初月这话可以说,说的是格外讨巧了。
一方面堵了外头那悠悠之口,要他们知道谢家不会赖账,另一方面也是让泽家的人无话可说。
初月都已经“贴心”到了这个地步,泽家总不能还要拒绝初月的请求吧?
就算是泽家要拒绝,上头还有桃鲸和远瑚他们一干人压着呢,此刻怎么看他们怎么都会站在初月这一边,至少初月是掌握了这件事情的主动权的。
果然,泽家正想要托词拒绝,桃鲸的眼神就有些威严地看向了泽家人:“既然阿月他们都退到如此地步了,为求安心,贝儿就随着那婆子先进去检查一番吧。”
桃鲸此话一出,泽贝的眼神越发慌张,躲在泽母的身后不敢出来。
泽母也是强撑着上前,眼眶复又红了几分:“这不是……这不是要当着众人的面儿让我们贝儿难堪吗?!”
“呵——”
这话听得,初月倒是忍不住地笑出了声来:“此言差矣。泽贝今日一早哭诉上门的时候,便就没有在意你们泽家和我们谢家是否难堪这件事了。如今我不过就是想将事情弄个明白,日后若是再有争执,大家分辨起来也能依着今日的事情说个清楚,怎么你们泽家非要这般阻拦不成?”
“是啊!”
似乎也看出了他们的不对劲,一向公正的远瑚也站了出来:“事情都到这一步了,该害怕的是他们谢家才对。就让贝儿随同那婆子进去瞧瞧,确保了孩子的状况没有问题,一切便也就都有得分说了。”
他一边说着,一边对那婆子挥手。
泽贝几乎是被那婆子拉扯着进了内室的,不一会儿,内室之中便传来了细细的哭泣声。
婆子带着泽贝出来之后,脸色并不好看,却也没有公布泽贝的情况,只是将泽贝往大夫的跟前推了推。
大夫会意,便开始给泽贝搭脉——
所有人都眼睁睁地看着大夫的眼神从一开始的平静,到怀疑,到不可置信,再怀疑。
这一次搭脉的时间,仿佛格外长——
长到有的人都屏住了呼吸,憋红了脸颊。
一直到大夫的手指从泽贝的手腕上放了下来,人群之中才再度有人发出了声音:“到底怎么样啊?”
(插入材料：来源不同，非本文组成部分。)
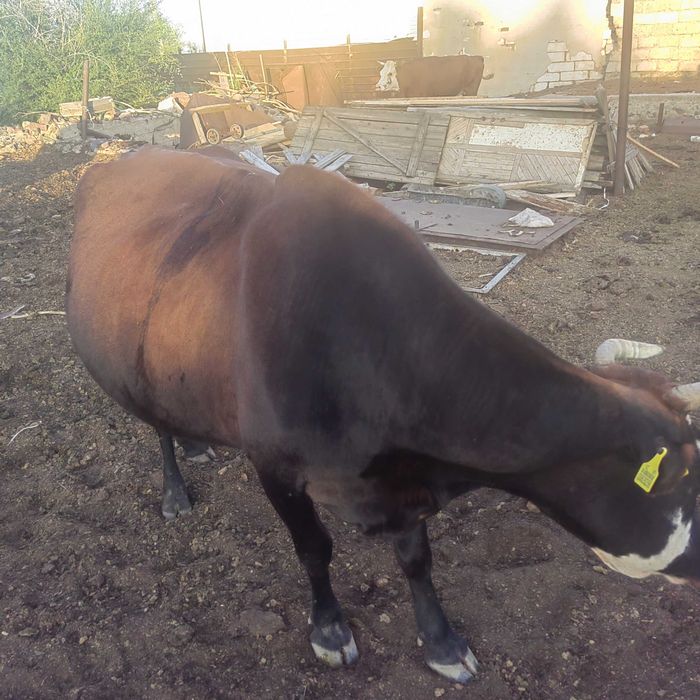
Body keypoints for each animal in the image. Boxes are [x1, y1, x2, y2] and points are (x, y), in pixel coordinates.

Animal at [66, 146, 700, 683]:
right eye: (685, 479)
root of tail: (113, 162)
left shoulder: (402, 478)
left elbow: (417, 561)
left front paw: (442, 644)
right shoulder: (276, 467)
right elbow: (314, 549)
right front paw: (329, 631)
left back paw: (197, 444)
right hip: (128, 365)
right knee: (153, 423)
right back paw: (175, 488)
大夫轻叹一口气,缓缓收了放在泽贝手腕上的帕子,而后对上座的桃鲸道:“泽贝没有怀孕。”
“这怎么可能?!”
“不会吧?!”
“还真是冤枉的啊!?”
“贝儿竟然会做这样的事情?!”
“不可能的,贝儿是咱们看着长大的!就算她没有怀孕,也不能证明谢司云没有对她做过什么啊!”
……
这一句话,仿佛如同一颗石子一般,投入了湖心激起一片涟漪。
初月的眼神直直地看向了泽贝,只瞧着她是死命地低着头,眼泪珠子吧嗒吧嗒地往下落,好似委屈至极。
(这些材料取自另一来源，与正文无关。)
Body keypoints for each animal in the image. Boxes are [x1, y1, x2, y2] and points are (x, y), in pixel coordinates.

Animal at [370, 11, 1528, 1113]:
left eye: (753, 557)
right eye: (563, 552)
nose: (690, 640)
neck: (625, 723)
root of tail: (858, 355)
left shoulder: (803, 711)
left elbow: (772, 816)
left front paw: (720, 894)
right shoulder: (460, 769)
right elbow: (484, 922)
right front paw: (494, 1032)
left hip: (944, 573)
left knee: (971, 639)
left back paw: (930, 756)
而站在大夫身旁的婆子也是同样上前,在一片喧嚣之中倒是说得清楚:“他说的没错,泽贝根本没有怀孕,也不会怀孕。因为老婆子好生检查过了,她尚且还是个姑娘家。想来那一日的事情,约莫是有些误会了。”
这下,方才还有人质疑的声音,便一下子消失在了瞬间的沉默之中。
初月微微耸了耸肩,转头对着所有人道:“这下,事情是真相大白了吧?想来那一日大家都在泽家喝酒喝多了些,所以记不得那么多事情,便生出了这样的误会。”
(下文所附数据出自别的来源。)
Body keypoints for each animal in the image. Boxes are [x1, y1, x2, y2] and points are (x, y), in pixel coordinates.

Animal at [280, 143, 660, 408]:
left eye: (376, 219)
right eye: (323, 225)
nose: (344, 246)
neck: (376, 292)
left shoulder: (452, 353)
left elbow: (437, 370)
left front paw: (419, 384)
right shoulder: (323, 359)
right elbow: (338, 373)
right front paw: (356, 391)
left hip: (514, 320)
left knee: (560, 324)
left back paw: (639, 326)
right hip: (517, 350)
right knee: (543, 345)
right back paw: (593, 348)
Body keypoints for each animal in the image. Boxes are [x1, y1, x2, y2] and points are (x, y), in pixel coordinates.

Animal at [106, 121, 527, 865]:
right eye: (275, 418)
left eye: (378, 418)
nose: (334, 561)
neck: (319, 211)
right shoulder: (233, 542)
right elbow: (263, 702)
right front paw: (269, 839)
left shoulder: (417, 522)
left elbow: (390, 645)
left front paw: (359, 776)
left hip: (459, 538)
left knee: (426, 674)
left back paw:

而后,她缓缓走近了泽贝,嘴角虽勾着笑意,眼神却冰冷:“你们泽家好说也是咱们灵墓岛的大户人家,今日的事情,作为姐姐也告诉你,便当做是个教训。日后莫要信口胡言张嘴就来,你毁了谢司云的名声不要紧,妖精的是你自己一个姑娘家的名声,终究还是要靠着你自己的做派来维护的。”
初月这几句话颇有几分教训泽贝的意思,可在场之人也都知道她是有这资格的,谁也不曾多说什么。
连泽家的男人泽叔的脸上都是青一阵红一阵,而后狠狠地拉了一把泽贝:“闹出这样的笑话,你怎么还有脸哭?!给我滚回家去!禁足家中,没有我的命令,不许出门!”
他仍旧在保护泽贝,初月也没想着赶尽杀绝:泽贝不过是因为喜欢和嫉妒,而做错了事情。如今真相大白,也不必对她非要赶尽杀绝。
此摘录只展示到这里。